::: RECORDS FOR THIS EXERCISE :::

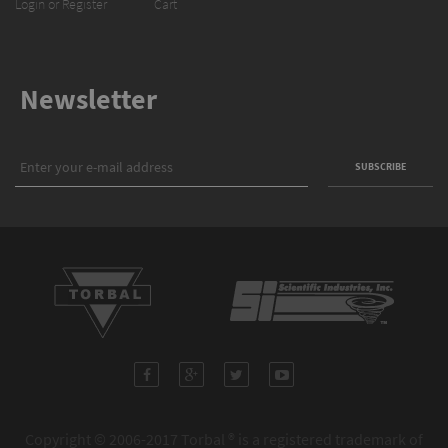
Login or Register
Cart
Newsletter
Copyright © 2006-2017 Torbal ® is a registered trademark of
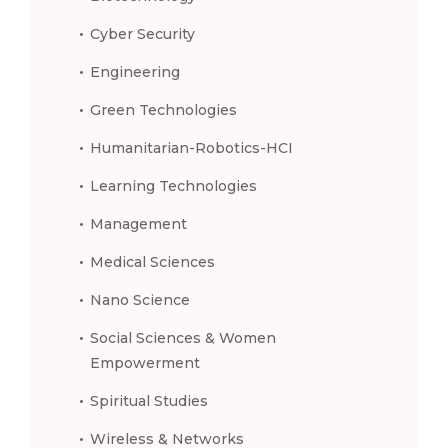
Cyber Security
Engineering
Green Technologies
Humanitarian-Robotics-HCI
Learning Technologies
Management
Medical Sciences
Nano Science
Social Sciences & Women
Empowerment
Spiritual Studies
Wireless & Networks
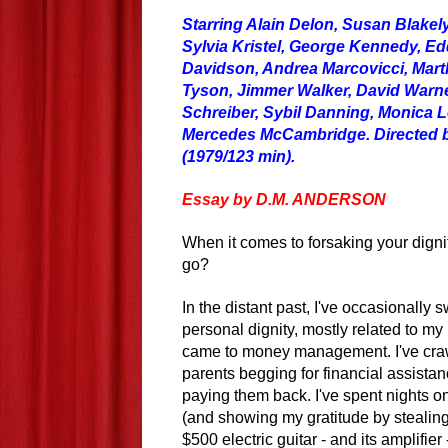
Starring Alain Delon, Susan Blakel
Sylvia Kristel, George Kennedy, Ed
Davidson, Andrea Marcovicci, Mart
Tyson, Jimmer Walker, David Warne
Schreiber, Sybil Danning, Monica L
Mercedes McCambridge. Directed b
(1979/123 min).
Essay by D.M. ANDERSON
When it comes to forsaking your dign
go?
In the distant past, I've occasionally
personal dignity, mostly related to my
came to money management. I've cra
parents begging for financial assistan
paying them back. I've spent nights on
(and showing my gratitude by stealing 
$500 electric guitar - and its amplifier -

:::

▶ [WHAT NEEDS TO BE DONE]: The lines from the start of the records above through the line that holds "Tyson, Jimmer Walker, David Warne" are to be copied exactly, both ends included, and no pictures are to be copied.

▶ [SOLUTION TO THE EXERCISE]:
Login or Register
Cart
Newsletter
Copyright © 2006-2017 Torbal ® is a registered trademark of
Cyber Security
Engineering
Green Technologies
Humanitarian-Robotics-HCI
Learning Technologies
Management
Medical Sciences
Nano Science
Social Sciences & Women
Empowerment
Spiritual Studies
Wireless & Networks
Starring Alain Delon, Susan Blakel
Sylvia Kristel, George Kennedy, Ed
Davidson, Andrea Marcovicci, Mart
Tyson, Jimmer Walker, David Warne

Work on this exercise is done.